▶ TASK PROMPT
Copy out the text from each of the items below word for word, and leave the pictures out of your answer.

▶ Collection entries
§ §

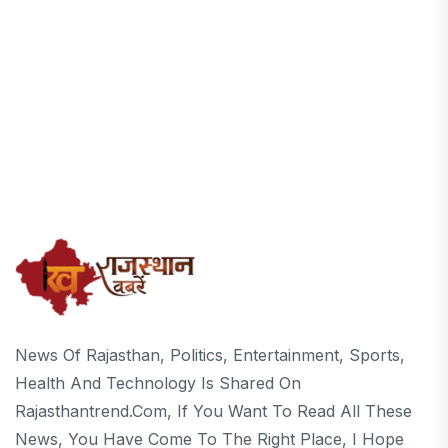
News Of Rajasthan, Politics, Entertainment, Sports,
Health And Technology Is Shared On
Rajasthantrend.com, If You Want To Read All These
News, You Have Come To The Right Place, I Hope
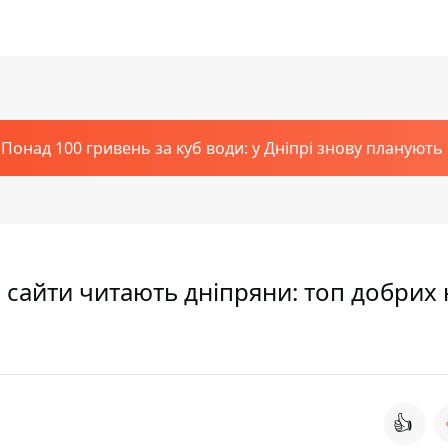
Понад 100 гривень за куб води: у Дніпрі знову планують
кі сайти читають дніпряни: топ добрих
👍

§ §

▶ WRITTEN REPLY
News Of Rajasthan, Politics, Entertainment, Sports,
Health And Technology Is Shared On
Rajasthantrend.com, If You Want To Read All These
News, You Have Come To The Right Place, I Hope
Понад 100 гривень за куб води: у Дніпрі знову планують
кі сайти читають дніпряни: топ добрих
👍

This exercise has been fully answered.